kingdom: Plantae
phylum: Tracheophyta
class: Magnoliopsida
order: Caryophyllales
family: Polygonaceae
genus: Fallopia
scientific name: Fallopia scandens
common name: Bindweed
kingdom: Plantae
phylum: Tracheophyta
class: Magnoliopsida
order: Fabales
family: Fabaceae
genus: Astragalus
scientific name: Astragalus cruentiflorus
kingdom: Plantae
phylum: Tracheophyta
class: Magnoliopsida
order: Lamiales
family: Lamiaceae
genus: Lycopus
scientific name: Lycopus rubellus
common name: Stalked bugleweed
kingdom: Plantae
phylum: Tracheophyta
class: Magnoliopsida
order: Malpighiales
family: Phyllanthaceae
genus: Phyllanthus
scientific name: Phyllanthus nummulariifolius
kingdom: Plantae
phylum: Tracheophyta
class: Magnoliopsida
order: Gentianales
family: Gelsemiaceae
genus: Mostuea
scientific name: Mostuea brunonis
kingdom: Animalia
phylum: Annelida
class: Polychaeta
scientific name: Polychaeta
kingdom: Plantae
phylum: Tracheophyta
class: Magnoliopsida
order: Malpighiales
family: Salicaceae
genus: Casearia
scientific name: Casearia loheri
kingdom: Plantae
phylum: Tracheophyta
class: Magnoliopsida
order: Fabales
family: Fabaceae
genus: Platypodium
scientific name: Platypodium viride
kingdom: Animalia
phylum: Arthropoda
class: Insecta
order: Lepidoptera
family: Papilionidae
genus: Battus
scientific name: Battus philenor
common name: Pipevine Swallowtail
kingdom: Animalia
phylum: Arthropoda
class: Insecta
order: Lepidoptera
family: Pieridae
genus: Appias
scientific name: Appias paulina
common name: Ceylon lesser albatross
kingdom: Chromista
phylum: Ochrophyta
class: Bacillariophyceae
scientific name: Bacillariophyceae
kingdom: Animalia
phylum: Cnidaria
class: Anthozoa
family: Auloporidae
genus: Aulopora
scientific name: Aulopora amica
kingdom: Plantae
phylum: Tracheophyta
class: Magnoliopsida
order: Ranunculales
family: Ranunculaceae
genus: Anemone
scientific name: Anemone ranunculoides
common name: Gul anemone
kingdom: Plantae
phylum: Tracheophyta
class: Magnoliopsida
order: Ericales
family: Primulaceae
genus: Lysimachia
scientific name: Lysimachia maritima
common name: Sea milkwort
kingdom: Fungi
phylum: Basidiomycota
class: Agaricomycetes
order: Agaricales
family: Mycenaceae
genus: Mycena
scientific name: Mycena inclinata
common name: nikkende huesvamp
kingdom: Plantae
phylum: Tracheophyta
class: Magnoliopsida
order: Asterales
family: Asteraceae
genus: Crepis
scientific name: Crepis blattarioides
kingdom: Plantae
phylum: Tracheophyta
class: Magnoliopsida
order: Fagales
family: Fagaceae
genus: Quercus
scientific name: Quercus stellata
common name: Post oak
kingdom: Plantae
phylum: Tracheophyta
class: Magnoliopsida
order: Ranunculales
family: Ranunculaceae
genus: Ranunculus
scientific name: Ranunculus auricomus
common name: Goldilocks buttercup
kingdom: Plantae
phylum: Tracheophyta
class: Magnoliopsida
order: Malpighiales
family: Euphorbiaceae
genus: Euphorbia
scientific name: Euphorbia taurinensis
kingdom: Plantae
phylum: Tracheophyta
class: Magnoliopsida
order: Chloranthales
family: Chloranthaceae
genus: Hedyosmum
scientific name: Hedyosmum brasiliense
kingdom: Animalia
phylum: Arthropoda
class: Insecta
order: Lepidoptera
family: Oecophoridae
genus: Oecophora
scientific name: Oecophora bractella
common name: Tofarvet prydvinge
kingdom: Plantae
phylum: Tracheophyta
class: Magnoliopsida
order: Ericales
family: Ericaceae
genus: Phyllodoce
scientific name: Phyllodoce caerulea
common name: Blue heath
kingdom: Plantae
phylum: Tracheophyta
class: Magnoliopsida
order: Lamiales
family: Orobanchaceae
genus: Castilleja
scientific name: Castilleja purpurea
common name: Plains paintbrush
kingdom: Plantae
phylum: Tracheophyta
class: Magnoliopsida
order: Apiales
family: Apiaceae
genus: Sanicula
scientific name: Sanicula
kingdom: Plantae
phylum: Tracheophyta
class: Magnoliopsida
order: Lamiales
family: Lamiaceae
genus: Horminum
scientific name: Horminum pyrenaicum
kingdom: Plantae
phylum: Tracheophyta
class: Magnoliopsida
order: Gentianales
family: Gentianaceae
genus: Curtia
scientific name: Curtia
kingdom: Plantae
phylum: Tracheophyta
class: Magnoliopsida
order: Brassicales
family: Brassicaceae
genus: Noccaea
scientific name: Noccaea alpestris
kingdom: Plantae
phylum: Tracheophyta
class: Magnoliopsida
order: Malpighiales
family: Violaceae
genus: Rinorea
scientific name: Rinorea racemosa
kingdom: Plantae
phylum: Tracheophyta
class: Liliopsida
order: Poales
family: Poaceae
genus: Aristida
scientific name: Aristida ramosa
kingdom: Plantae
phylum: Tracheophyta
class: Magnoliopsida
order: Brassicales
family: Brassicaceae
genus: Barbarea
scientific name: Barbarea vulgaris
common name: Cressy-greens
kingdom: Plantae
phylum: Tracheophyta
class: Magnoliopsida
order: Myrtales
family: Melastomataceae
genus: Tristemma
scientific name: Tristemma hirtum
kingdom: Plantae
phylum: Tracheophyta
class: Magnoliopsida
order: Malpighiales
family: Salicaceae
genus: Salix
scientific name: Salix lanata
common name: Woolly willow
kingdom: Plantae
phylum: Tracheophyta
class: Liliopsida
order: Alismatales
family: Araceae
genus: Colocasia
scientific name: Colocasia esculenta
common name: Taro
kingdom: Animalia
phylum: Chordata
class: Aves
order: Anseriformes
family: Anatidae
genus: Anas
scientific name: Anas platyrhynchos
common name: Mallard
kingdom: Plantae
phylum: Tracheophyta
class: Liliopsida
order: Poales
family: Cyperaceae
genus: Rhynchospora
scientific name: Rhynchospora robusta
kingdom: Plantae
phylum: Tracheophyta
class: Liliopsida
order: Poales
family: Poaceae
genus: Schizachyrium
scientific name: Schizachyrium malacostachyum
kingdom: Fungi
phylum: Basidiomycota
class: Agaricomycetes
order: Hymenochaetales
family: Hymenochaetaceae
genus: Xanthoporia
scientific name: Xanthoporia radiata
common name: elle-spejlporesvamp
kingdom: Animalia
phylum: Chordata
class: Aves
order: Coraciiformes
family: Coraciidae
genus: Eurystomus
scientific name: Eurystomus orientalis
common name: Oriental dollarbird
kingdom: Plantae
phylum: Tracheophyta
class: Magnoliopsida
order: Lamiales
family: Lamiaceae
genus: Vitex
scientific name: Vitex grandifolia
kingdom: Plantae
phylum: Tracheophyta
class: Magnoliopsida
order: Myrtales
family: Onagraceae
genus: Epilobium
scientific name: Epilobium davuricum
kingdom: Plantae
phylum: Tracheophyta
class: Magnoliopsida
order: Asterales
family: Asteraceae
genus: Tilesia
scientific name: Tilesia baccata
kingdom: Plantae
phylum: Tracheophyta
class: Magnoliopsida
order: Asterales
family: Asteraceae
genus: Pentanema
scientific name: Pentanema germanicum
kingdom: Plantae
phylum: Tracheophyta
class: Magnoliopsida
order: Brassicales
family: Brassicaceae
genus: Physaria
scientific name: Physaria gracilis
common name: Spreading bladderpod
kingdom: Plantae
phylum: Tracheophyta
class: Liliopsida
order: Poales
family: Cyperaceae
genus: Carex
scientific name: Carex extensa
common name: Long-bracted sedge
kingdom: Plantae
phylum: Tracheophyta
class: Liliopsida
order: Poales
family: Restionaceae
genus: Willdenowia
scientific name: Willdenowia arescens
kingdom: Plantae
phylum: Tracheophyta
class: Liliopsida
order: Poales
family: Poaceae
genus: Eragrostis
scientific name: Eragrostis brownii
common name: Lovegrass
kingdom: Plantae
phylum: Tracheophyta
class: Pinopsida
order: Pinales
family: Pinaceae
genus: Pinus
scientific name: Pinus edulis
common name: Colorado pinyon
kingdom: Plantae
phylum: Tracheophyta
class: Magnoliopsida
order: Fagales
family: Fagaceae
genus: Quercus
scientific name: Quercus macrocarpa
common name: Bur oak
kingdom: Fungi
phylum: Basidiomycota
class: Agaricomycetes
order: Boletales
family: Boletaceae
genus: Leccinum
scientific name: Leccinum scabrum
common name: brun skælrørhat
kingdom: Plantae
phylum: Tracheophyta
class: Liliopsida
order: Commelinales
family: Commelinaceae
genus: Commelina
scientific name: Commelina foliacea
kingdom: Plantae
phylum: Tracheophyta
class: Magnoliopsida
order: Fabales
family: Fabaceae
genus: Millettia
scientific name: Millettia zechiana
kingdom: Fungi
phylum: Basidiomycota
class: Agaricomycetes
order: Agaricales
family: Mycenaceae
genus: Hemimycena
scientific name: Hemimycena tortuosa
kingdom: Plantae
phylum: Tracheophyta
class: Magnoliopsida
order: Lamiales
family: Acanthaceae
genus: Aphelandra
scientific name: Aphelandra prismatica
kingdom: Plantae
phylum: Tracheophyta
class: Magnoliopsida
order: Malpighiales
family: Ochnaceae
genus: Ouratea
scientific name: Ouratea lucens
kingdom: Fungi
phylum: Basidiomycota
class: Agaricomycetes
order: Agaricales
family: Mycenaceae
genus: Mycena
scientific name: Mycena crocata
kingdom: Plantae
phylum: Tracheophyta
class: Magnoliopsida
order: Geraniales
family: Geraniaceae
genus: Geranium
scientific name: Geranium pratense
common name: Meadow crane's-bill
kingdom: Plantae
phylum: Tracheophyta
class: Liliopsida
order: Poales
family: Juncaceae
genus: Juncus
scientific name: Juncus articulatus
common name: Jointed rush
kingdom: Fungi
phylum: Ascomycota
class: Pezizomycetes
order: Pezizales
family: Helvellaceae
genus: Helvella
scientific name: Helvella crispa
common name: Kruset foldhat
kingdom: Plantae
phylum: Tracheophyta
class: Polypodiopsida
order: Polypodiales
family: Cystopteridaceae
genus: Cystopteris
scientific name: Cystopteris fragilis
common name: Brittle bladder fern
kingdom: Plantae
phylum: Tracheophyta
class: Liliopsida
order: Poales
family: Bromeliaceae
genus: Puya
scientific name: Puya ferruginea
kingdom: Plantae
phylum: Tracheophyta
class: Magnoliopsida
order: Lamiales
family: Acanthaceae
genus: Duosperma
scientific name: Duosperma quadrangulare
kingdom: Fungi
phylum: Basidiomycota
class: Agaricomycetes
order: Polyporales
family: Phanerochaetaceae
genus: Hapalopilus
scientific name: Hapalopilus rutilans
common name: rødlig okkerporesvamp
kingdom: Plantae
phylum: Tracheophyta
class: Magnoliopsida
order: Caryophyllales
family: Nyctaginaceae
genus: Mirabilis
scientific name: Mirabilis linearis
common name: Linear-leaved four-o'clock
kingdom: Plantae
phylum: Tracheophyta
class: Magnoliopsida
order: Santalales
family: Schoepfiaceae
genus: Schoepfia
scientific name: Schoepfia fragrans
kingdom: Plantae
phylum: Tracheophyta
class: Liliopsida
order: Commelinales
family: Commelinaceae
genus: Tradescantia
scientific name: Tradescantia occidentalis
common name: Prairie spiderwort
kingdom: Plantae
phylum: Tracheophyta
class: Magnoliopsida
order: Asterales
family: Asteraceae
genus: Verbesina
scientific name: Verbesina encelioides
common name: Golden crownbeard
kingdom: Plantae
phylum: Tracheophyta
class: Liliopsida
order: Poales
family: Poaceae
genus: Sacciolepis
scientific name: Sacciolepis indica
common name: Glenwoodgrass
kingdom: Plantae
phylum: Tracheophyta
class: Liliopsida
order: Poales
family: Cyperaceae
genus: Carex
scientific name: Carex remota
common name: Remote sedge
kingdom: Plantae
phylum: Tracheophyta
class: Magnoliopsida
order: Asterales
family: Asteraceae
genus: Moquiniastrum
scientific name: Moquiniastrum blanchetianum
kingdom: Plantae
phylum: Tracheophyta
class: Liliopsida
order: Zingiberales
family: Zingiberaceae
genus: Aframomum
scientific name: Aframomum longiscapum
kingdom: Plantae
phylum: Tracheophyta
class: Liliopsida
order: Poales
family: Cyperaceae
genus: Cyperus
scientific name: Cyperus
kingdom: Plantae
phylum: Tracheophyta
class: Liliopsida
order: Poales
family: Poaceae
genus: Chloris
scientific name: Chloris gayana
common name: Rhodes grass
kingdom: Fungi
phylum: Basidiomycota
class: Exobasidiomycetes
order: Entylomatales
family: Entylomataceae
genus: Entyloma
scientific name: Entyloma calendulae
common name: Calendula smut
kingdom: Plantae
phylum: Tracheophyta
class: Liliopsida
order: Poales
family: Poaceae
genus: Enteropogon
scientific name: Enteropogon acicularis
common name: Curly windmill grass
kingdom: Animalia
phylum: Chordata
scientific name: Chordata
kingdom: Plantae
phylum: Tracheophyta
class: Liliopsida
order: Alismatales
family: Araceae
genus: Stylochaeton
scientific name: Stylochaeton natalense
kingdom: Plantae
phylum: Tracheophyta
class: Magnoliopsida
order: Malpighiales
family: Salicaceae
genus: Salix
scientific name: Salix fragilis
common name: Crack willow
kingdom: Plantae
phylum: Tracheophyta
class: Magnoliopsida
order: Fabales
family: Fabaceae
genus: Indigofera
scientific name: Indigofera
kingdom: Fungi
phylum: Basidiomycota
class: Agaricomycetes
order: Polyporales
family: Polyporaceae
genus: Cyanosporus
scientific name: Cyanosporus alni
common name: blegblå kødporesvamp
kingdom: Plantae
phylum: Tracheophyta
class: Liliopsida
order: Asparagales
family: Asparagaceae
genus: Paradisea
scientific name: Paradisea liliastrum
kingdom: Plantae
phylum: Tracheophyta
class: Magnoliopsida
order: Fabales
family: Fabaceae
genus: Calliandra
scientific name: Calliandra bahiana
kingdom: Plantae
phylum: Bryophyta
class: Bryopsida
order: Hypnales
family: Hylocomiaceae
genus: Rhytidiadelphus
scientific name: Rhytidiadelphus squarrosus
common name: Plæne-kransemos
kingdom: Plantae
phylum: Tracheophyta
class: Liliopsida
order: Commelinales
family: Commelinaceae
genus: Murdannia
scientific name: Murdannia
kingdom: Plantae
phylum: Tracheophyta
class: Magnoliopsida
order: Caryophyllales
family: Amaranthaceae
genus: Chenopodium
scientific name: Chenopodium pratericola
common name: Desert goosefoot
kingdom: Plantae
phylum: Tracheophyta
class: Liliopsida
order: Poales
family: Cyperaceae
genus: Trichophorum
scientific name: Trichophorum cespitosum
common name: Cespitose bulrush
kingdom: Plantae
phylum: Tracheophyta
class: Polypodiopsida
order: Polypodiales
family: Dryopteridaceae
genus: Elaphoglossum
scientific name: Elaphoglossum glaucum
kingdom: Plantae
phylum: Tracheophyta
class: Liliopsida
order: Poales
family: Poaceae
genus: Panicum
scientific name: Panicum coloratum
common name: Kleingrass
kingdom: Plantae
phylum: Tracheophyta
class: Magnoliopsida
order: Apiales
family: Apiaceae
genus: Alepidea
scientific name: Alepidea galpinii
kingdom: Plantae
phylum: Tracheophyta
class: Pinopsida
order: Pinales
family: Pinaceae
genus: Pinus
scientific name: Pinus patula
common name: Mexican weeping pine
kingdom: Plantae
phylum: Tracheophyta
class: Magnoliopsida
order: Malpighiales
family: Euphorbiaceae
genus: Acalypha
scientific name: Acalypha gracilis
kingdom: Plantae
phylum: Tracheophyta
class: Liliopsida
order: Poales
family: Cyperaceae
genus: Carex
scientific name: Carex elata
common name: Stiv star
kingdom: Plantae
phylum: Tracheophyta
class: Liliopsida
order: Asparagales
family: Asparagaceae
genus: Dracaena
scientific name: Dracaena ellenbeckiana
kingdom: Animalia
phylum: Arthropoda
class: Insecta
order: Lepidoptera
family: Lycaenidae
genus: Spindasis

■ **INSTRUCTIONS FOR THE TASK**:
Copy the records above word for word, from their first line down to and including the line that contains "genus: Lysimachia".

■ **SOLUTION FOR THIS TASK**:
kingdom: Plantae
phylum: Tracheophyta
class: Magnoliopsida
order: Caryophyllales
family: Polygonaceae
genus: Fallopia
scientific name: Fallopia scandens
common name: Bindweed
kingdom: Plantae
phylum: Tracheophyta
class: Magnoliopsida
order: Fabales
family: Fabaceae
genus: Astragalus
scientific name: Astragalus cruentiflorus
kingdom: Plantae
phylum: Tracheophyta
class: Magnoliopsida
order: Lamiales
family: Lamiaceae
genus: Lycopus
scientific name: Lycopus rubellus
common name: Stalked bugleweed
kingdom: Plantae
phylum: Tracheophyta
class: Magnoliopsida
order: Malpighiales
family: Phyllanthaceae
genus: Phyllanthus
scientific name: Phyllanthus nummulariifolius
kingdom: Plantae
phylum: Tracheophyta
class: Magnoliopsida
order: Gentianales
family: Gelsemiaceae
genus: Mostuea
scientific name: Mostuea brunonis
kingdom: Animalia
phylum: Annelida
class: Polychaeta
scientific name: Polychaeta
kingdom: Plantae
phylum: Tracheophyta
class: Magnoliopsida
order: Malpighiales
family: Salicaceae
genus: Casearia
scientific name: Casearia loheri
kingdom: Plantae
phylum: Tracheophyta
class: Magnoliopsida
order: Fabales
family: Fabaceae
genus: Platypodium
scientific name: Platypodium viride
kingdom: Animalia
phylum: Arthropoda
class: Insecta
order: Lepidoptera
family: Papilionidae
genus: Battus
scientific name: Battus philenor
common name: Pipevine Swallowtail
kingdom: Animalia
phylum: Arthropoda
class: Insecta
order: Lepidoptera
family: Pieridae
genus: Appias
scientific name: Appias paulina
common name: Ceylon lesser albatross
kingdom: Chromista
phylum: Ochrophyta
class: Bacillariophyceae
scientific name: Bacillariophyceae
kingdom: Animalia
phylum: Cnidaria
class: Anthozoa
family: Auloporidae
genus: Aulopora
scientific name: Aulopora amica
kingdom: Plantae
phylum: Tracheophyta
class: Magnoliopsida
order: Ranunculales
family: Ranunculaceae
genus: Anemone
scientific name: Anemone ranunculoides
common name: Gul anemone
kingdom: Plantae
phylum: Tracheophyta
class: Magnoliopsida
order: Ericales
family: Primulaceae
genus: Lysimachia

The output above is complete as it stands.